Quoted passage section start

    15 June 2011

     

  • Bad Teacher

    Josh Kasdan (2011)

    Edward Lawrenson in The Big Issue sees Bad Teacher as a corrective to educator hagiographies like Dead Poets Society.  In this new comedy directed by Josh Kasdan (Lawrence’s son, whose last feature was Walk Hard:  The Dewey Cox Story), Cameron Diaz plays cynical, foulmouthed, drink-and-drugs-fuelled Elizabeth Halsey,  determined to stay with her job at a Chicago school only for as long as it takes her to land a rich husband.   When her mother-dominated fiancé dumps her, Elizabeth has to go back for another stint of teaching.  She decides she needs breast enlargements to land her man.  The school year is a series of schemes to get the money for the surgery.   The screenwriters Lee Eisenberg and Gene Stupnitsky, who’ve written most episodes of the American version of The Office, are well aware of the changing-kids’-lives traditions of classrooms on screen.  On her first day with her new junior high school students, Elizabeth shows them Stand and Deliver with Edward James Olmos.  After that, she gets more eclectic:  any film will do because it means she doesn’t have to do any teaching.  The idea of an anti-role model at the blackboard doesn’t seem that subversive after Half Nelson but the film-makers have a more basic difficulty.  There’s nowhere to go with Bad Teacher:  it’s going to be a letdown if the protagonist changes her ways; and a commercially safe package like this can’t allow Elizabeth’s mercenary heartlessness to triumph.  The eventual compromise is pointless because it makes for an ending so tentative and perfunctory it’s not much less of an anti-climax than it would have been if Elizabeth had turned 100% good teacher.  Bad Teacher is very crude indeed – often verging on the offensive not because it’s gross but because it’s obvious and lazy.  The whole thing feels like a series of sketches.  But they’re held together by some good one-liners and some very agreeable performers, who are well directed by Kasdan.
Quoted passage section end
Data provided section start
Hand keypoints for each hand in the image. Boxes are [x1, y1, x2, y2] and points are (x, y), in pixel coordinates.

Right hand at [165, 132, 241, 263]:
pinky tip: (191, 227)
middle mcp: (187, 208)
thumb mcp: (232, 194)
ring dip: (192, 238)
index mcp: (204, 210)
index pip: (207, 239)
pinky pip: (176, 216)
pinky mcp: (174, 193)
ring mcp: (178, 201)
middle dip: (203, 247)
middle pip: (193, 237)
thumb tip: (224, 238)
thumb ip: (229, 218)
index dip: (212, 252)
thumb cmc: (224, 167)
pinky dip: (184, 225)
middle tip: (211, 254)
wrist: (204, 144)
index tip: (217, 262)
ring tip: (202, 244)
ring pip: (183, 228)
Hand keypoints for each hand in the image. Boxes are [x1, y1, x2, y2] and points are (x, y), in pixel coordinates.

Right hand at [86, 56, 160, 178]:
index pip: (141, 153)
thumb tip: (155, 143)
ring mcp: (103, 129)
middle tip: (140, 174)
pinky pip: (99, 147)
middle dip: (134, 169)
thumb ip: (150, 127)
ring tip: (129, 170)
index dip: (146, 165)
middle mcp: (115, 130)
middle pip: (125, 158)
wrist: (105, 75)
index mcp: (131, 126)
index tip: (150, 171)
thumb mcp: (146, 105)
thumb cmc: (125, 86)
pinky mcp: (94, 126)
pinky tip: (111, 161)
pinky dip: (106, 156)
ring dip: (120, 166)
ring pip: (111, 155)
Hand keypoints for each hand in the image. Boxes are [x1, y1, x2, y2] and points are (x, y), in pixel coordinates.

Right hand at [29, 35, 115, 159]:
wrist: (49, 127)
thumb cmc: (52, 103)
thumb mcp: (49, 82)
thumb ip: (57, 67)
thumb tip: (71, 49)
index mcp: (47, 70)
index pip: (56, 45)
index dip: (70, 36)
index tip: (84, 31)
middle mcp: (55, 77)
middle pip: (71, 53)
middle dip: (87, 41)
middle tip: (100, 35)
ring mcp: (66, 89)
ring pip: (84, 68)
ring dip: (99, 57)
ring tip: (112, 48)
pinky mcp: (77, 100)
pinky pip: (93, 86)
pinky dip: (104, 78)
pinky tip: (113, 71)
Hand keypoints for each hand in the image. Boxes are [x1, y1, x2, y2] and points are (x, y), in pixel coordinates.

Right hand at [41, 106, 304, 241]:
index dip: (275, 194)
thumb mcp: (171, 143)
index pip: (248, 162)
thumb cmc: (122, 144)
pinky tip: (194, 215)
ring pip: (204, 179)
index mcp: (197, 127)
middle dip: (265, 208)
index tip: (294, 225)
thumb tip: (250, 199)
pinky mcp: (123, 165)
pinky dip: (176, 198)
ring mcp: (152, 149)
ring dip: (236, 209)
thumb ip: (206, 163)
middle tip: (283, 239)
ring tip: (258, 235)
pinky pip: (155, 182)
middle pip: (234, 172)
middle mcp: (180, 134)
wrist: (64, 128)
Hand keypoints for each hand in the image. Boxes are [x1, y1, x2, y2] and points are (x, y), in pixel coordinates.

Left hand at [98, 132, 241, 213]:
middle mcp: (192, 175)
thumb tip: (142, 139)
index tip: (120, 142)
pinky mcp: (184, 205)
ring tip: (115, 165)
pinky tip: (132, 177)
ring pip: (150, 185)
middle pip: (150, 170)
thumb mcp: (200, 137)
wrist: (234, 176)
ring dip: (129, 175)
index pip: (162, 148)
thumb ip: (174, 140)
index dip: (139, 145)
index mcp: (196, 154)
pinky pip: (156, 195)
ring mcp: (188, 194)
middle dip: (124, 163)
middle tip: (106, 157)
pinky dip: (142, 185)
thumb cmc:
Data provided section end
**Task requirements:**
**a.** Answer these questions from the Bad Teacher review:
(i) Which actor plays Elizabeth Halsey?
(ii) What film does Elizabeth show her students on her first day?
(iii) In what city is her school?
**b.** Name every film the Bad Teacher review mentions other than Bad Teacher itself.
**c.** Write the next part of the Bad Teacher review, starting after its final sentence.
The listing comes from a separate source.

**Answers provided:**
**a.**
(i) Cameron Diaz
(ii) Stand and Deliver
(iii) Chicago

**b.**
Dead Poets Society
Walk Hard: The Dewey Cox Story
Stand and Deliver
Half Nelson

**c.**
    Cameron Diaz is as limberly glamorous as ever – although she’s older too (not far off forty now).  This gives a bit of an edge to her presence here – with her big lips (and bright red lipstick), she’s almost excessively luscious.  She’s a skilled and charming comedienne but what’s rather intriguing is the jadedness Diaz gives off:  it’s as if she’s aware she’s been in undemanding roles a bit too long now.  Lucy Punch as Elizabeth’s bête noire, a gratingly wacky goody-goody called Amy Squirrell, is lively and resourceful:  but, in contrast to Diaz (who occasionally seems to be reminding herself to get involved in the film), Punch works a bit too hard.  (Her determined hold on an American accent reinforces this impression.)  Justin Timberlake is Scott Delacorte, the new boy in the staff room who Elizabeth’s after, and he’s excellent.  He uses his neat good looks to fine satirical effect and gives Scott an educated pusillanimity that’s actually very appealing.  Timberlake times to perfection his lines about an Ethiopian restaurant (‘At last they’ve got their own cuisine:  progress’) and when, on a school outing to the Lincoln museum etc in Springfield, Scott asserts, ‘I really hate slavery’.  His dry humping scene with Diaz is genuinely, surprisingly funny.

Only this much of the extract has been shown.